Fire Service national commander and chief executive Paul Baxter said the growing number of natural disasters, and how emergency services handled them, would be topping the agenda.
"The climate has changed, whether you believe in the reasons for it or not," he said. "Extreme-weather events have become more frequent over the past 50 years and are predicted to become even more extreme."
New Zealand was already moving to deal with the increase, he said. Specialist self-sufficient teams equipped with their own food and tents had been set up and could be sent to a disaster area "at the drop of a hat".
Increasingly, the Fire Service was keeping an eye on the weather and deploying crews to areas before weather events arrived. The Fire Service - along with others such as paramedics, engineers and doctors - was in the process of training a 200-member team to be certified as part of the United Nations international search and rescue group.

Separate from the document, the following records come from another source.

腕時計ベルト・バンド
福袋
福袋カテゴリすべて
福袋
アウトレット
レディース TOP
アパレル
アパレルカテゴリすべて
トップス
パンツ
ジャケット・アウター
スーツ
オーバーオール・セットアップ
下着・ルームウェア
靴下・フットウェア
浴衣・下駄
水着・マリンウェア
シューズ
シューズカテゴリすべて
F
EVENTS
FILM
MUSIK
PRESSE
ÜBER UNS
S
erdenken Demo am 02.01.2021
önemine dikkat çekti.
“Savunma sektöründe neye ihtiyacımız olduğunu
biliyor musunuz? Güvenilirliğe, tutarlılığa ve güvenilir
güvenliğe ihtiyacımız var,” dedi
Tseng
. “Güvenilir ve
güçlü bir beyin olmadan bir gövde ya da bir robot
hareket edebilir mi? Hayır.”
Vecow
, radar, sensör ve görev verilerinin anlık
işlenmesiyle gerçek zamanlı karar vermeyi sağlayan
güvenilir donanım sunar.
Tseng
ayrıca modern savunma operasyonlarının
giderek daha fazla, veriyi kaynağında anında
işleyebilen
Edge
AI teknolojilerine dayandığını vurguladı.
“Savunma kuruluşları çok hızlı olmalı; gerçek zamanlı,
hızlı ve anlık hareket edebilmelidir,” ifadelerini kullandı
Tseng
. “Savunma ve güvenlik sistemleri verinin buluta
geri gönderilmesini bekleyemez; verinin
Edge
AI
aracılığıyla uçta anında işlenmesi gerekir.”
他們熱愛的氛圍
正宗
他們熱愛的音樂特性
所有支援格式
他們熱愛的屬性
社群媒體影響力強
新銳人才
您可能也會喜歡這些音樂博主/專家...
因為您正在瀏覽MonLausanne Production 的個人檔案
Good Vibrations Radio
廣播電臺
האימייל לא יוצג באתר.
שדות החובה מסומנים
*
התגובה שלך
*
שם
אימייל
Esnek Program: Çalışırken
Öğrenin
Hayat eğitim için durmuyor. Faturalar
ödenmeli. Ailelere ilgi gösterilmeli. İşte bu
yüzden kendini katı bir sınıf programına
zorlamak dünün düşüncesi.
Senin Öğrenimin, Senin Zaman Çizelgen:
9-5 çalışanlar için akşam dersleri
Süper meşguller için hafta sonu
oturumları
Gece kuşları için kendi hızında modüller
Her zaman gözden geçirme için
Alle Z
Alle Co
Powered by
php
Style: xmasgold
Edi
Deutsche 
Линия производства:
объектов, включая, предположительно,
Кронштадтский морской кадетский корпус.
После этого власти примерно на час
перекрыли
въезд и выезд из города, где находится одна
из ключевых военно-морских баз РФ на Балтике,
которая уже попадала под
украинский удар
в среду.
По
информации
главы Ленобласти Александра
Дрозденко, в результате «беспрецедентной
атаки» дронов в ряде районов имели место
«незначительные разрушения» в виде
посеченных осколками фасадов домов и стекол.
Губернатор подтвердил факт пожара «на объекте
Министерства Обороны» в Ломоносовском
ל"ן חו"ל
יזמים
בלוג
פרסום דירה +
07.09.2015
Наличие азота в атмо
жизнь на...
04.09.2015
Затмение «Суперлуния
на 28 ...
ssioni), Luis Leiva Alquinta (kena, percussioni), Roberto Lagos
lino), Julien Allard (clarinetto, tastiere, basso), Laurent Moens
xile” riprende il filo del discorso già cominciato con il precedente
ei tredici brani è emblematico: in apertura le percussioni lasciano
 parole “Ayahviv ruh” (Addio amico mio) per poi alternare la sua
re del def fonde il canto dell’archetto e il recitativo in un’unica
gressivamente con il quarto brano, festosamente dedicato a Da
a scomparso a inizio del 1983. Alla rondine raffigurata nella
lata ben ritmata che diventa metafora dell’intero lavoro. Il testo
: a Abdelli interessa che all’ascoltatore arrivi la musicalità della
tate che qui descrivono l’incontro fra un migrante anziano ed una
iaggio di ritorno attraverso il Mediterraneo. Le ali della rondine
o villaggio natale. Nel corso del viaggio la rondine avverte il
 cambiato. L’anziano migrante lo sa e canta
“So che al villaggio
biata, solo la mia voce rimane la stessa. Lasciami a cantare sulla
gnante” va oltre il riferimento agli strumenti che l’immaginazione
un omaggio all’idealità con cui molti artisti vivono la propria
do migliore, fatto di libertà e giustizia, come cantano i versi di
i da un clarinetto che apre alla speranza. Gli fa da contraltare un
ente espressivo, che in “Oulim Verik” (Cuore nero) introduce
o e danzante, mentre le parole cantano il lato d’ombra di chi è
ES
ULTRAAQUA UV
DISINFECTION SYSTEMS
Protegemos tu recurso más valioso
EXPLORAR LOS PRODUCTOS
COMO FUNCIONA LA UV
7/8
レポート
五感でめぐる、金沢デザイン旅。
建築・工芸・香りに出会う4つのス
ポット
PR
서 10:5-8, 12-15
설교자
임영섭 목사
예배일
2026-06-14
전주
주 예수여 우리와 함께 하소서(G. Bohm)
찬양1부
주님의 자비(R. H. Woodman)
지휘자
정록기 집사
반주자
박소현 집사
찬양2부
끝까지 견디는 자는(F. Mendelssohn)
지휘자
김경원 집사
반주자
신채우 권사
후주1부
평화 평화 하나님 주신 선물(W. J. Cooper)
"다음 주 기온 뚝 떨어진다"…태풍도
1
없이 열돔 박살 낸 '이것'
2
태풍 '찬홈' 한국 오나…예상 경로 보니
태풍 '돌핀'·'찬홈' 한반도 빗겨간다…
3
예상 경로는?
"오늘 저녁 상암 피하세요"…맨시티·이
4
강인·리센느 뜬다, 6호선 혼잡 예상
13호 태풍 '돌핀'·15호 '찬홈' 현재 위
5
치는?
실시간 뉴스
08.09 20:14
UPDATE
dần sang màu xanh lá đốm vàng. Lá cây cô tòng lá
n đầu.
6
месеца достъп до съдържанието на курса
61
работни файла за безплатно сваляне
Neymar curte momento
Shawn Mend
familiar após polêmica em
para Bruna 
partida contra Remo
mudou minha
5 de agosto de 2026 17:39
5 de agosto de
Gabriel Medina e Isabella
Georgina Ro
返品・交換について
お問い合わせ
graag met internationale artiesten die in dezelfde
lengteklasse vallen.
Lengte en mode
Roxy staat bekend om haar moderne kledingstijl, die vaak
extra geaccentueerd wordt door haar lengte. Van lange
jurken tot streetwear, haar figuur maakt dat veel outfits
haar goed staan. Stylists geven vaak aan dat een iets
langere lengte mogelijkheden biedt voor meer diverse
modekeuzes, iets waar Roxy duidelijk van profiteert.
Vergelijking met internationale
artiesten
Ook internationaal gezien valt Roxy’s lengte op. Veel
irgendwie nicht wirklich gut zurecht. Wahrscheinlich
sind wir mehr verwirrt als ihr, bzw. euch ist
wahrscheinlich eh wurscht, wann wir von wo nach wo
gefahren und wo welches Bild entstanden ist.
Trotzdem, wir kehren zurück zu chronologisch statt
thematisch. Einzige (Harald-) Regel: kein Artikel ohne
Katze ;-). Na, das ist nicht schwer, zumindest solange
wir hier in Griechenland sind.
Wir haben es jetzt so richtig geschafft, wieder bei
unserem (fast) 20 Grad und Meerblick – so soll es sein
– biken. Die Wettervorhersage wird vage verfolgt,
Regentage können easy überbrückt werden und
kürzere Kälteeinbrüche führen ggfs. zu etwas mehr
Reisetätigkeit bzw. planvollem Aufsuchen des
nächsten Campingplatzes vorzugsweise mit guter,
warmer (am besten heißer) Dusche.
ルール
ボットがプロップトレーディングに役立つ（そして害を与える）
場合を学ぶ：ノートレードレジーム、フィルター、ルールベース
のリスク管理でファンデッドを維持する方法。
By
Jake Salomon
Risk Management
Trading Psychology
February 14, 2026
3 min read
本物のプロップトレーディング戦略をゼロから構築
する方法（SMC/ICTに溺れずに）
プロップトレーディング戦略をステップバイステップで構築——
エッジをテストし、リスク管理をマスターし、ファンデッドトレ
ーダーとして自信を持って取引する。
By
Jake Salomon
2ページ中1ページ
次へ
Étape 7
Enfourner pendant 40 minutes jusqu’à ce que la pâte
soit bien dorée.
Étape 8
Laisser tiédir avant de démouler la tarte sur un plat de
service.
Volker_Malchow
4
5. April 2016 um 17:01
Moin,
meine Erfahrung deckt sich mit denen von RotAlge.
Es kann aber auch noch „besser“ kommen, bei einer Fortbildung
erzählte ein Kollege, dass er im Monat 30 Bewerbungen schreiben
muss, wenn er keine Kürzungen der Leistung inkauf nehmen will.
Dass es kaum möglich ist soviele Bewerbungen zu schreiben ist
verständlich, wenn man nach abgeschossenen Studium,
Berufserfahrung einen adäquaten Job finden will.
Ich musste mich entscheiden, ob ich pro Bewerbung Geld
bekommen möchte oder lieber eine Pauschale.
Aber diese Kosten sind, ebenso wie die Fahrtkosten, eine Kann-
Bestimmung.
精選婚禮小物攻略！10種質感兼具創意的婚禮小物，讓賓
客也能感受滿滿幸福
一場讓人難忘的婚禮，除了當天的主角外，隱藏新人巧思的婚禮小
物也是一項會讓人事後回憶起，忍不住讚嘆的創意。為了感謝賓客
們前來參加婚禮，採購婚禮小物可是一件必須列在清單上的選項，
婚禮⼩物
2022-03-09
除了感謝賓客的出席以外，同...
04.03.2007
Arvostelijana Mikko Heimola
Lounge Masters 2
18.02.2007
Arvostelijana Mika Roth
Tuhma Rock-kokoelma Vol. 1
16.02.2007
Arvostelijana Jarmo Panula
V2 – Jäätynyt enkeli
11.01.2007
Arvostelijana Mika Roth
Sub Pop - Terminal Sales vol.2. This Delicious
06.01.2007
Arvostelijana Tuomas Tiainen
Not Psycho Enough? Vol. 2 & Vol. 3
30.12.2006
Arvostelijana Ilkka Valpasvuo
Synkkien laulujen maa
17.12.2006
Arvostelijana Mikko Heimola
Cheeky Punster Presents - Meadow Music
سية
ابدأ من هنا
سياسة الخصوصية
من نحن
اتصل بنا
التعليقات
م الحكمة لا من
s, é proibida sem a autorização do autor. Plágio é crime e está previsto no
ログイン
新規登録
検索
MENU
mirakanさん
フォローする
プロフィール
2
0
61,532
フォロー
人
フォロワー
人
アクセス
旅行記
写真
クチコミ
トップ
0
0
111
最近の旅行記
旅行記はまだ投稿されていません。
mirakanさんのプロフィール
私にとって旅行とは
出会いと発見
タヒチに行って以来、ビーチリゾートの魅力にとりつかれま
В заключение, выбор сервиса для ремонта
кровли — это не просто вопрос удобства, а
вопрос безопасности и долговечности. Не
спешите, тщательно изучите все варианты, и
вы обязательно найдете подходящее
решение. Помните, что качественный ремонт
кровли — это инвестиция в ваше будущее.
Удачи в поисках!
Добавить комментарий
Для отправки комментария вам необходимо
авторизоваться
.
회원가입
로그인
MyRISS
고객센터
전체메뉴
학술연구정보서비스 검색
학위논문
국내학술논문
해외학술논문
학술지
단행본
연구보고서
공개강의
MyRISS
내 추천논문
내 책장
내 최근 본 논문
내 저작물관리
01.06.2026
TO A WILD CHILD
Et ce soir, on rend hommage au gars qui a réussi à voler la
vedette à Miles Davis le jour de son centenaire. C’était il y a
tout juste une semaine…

It meant that a team of 70 could be deployed to other countries to help after a natural disaster.
Fire Service figures show callouts had steadily risen in the past 20 years, from 1329 in 1994-95 to 4689 last year. This was despite a drop in the number of actual fires.
There were 8778 callouts in the 2010-11 year. While 5311 of these were for the Canterbury earthquakes, there were 3396 wind and flooding callouts that same year.
Niwa meteorologist Richard Turner said since June last year there had been a series of seven or eight "violent wind events".
The bad run began with a southerly storm in Wellington last June, when a 200kmh gust was recorded at the top of Mt Kaukau.
"The period since June 2013 has been the worst for wind in many decades," he said. The last comparable time was in the 1970s, but he understood the severe-weather events then were not so concentrated.
The Australasian Fire and Emergency Services Authorities Council and Bushfire and Natural Hazards Co-operative Research Centre conference runs from Tuesday to Friday at Shed 6 and TSB Bank Arena.
Positively Wellington Venues chief executive Glenys Coughlan said for size it would be second only to the Diabetes Federation conference in Wellington in 2008.
It could be held in Wellington thanks to a refit of Shed 6, which was attached to the arena, making a footprint of more than 5000 square metres. More than half those coming were from Australia.